Improve Profitability and Risk Reduction in Airline Industry
The aim of this article is how to improve the profitability and to reduce risk in airline industry by applying variance analysis.
Airline industry unveiled a serious number of practices to shape rich and personalized passenger experiences and to create new ways to drive profitability. However, due to economic challenges, the risk of fluctuating profitability must be better understood by the firm to formulate a better strategy.
This article examines how a systematic data collection process and supporting variance analysis will facilitate decision-making and help make an airline more competitive. Variance analysis takes on a myriad of forms ranging from simple to complex, however its basic definition is simple – compare actual revenue or costs with budgeted or like period figures to establish variances.
This article contributes on how a systematic data collection process and supporting variance analysis will facilitate decision-making and help make an airline more competitive.

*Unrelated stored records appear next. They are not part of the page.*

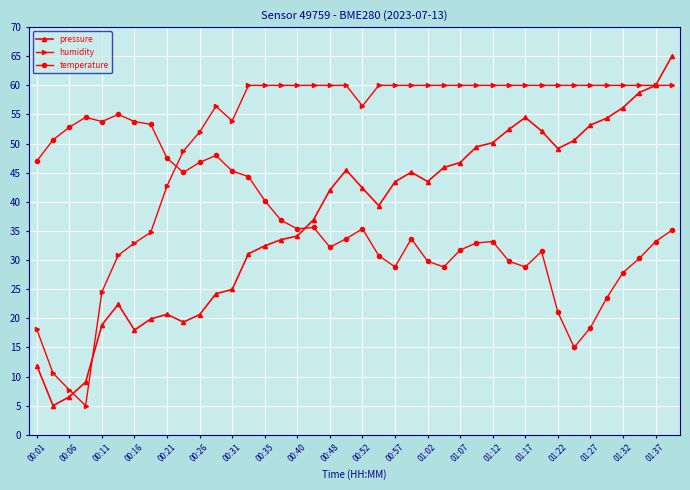

Count the number of categories in the chart.

40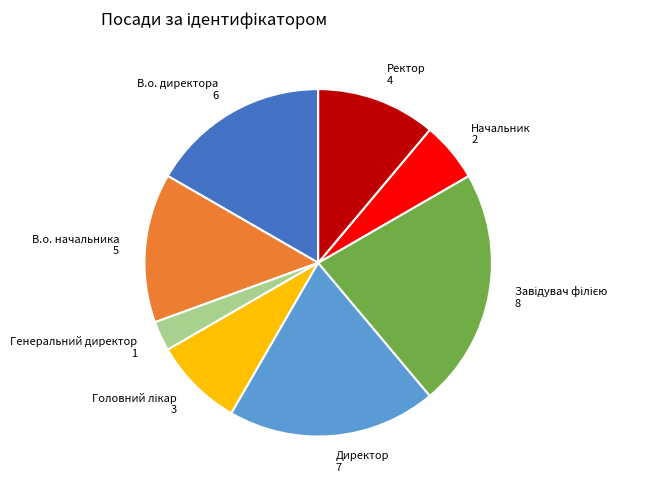

Is the sum of Ректор and Начальник greater than half?

No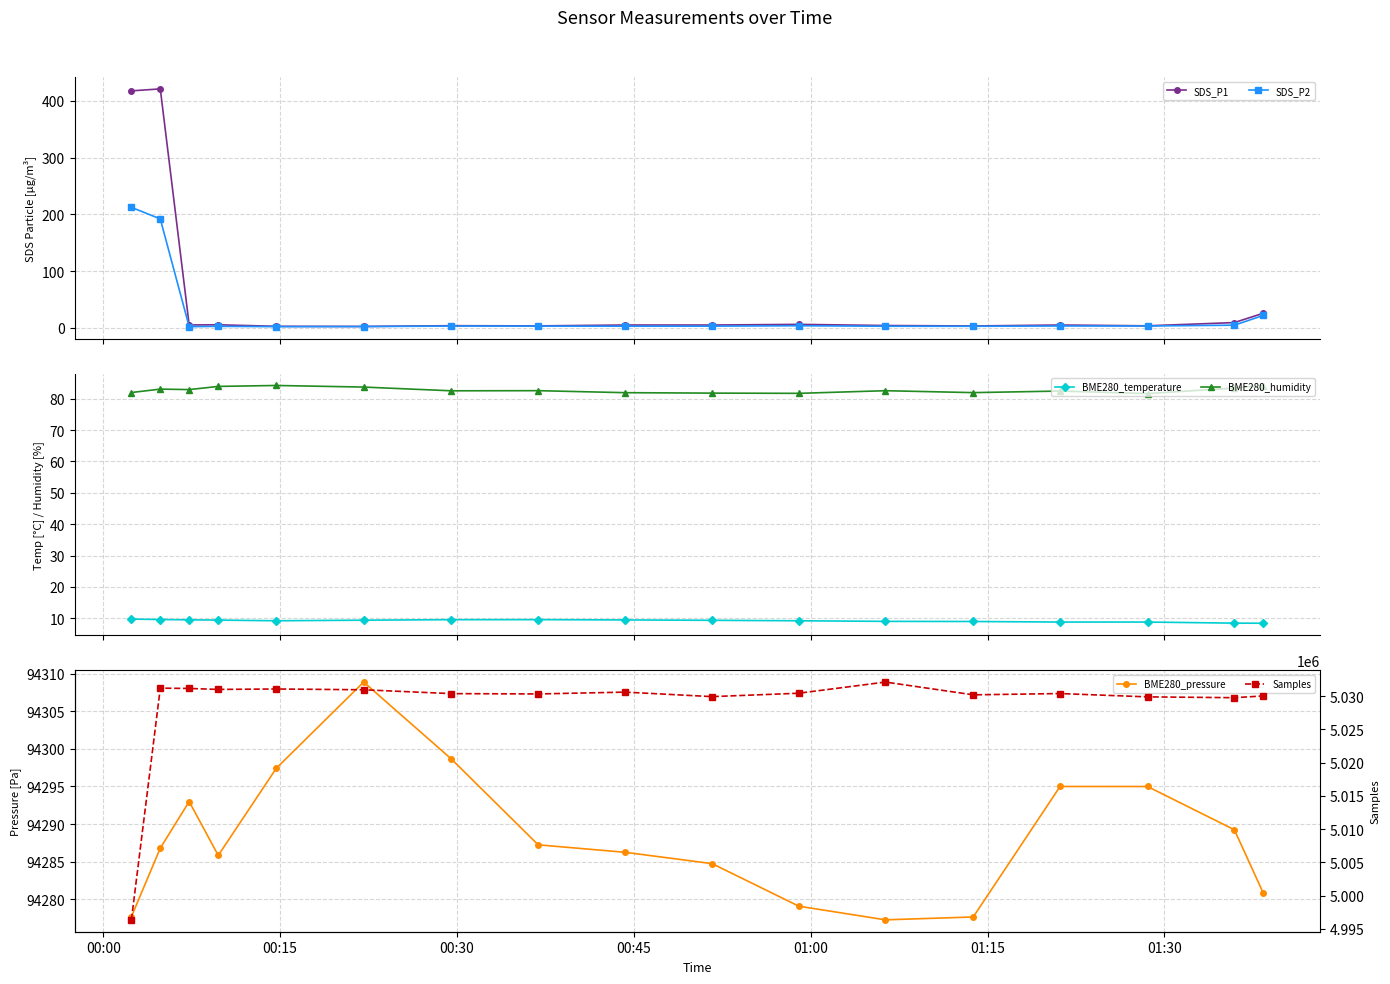

What is the minimum value shown in the chart?

2.3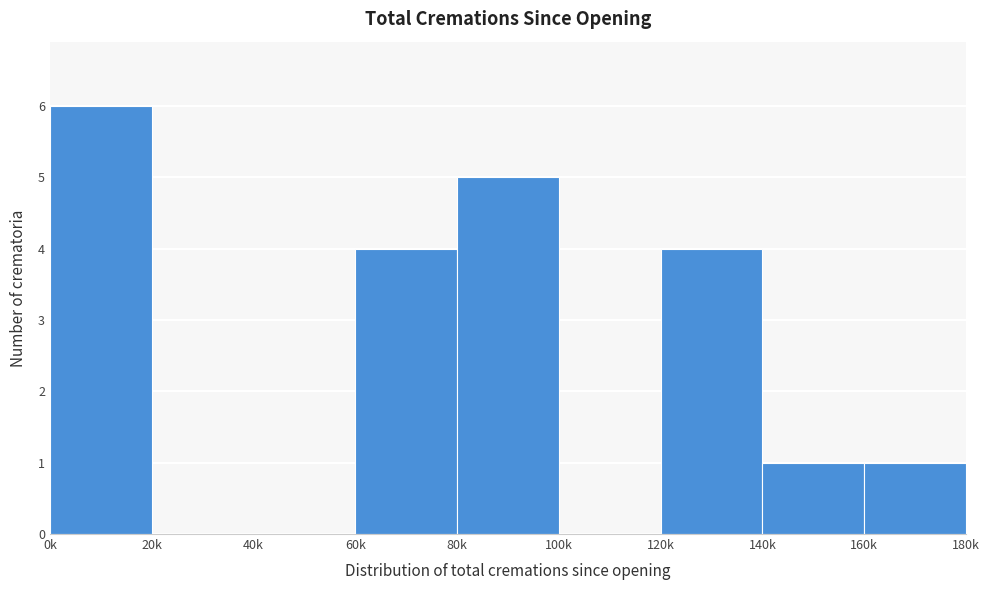

Is it true that the value at 80k is 5?

True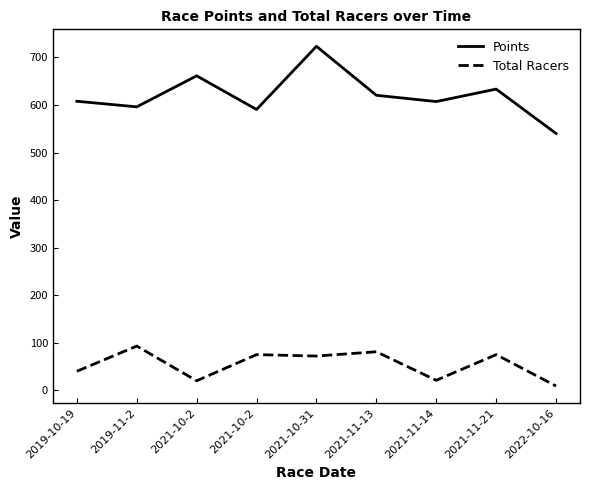

Reading right to left, list all the values displayed in this chart.

Points: 2022-10-16=540.1	2021-11-21=633.4	2021-11-14=607.2	2021-11-13=620.4	2021-10-31=723.3	2021-10-2=590.5	2021-10-2=661.3	2019-11-2=596.1	2019-10-19=607.8
Total Racers: 2022-10-16=9.0	2021-11-21=75.0	2021-11-14=21.0	2021-11-13=81.0	2021-10-31=72.0	2021-10-2=75.0	2021-10-2=20.0	2019-11-2=93.0	2019-10-19=40.0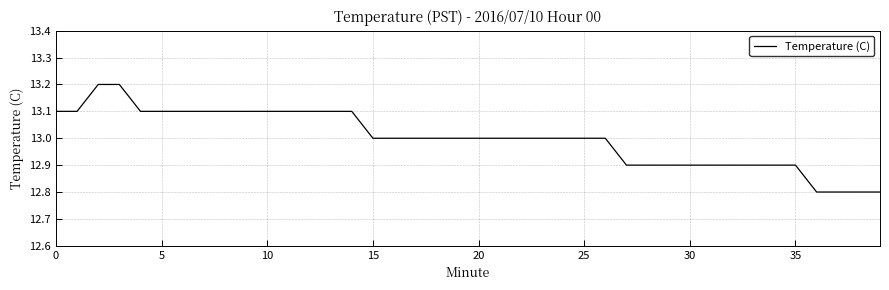

Is this an area chart (filled region under the line)?

No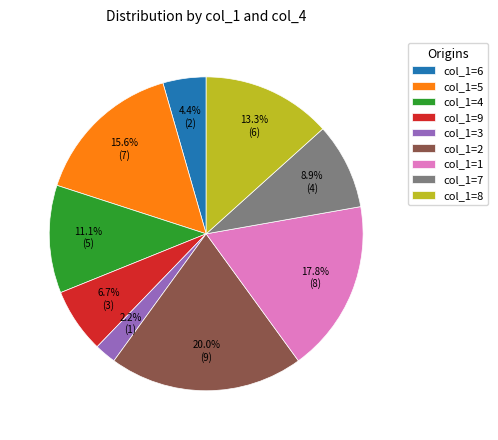

Which has a higher value, col_1=5 or col_1=7?

col_1=5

Variance analysis is a good platform to keep track of exchange variances and manage exchange-related risks. While all airlines, irrespective of their size, practice some form of revenue analysis, the level of detail and investments in technology required will depend on the size of the airline and the transaction complexities it faces in its daily operations.
A well planned and relevant variance analysis could enhance the competitiveness and profitability of the airline in these times of excess capacity, pressure on yields and sky-rocketing costs.
More research is needed to identify effective ways of creating efficiencies which serve the ICAO Performance Based Navigation (PBN).
Further research could determine the impact of operation fluctuations on revenues and costs.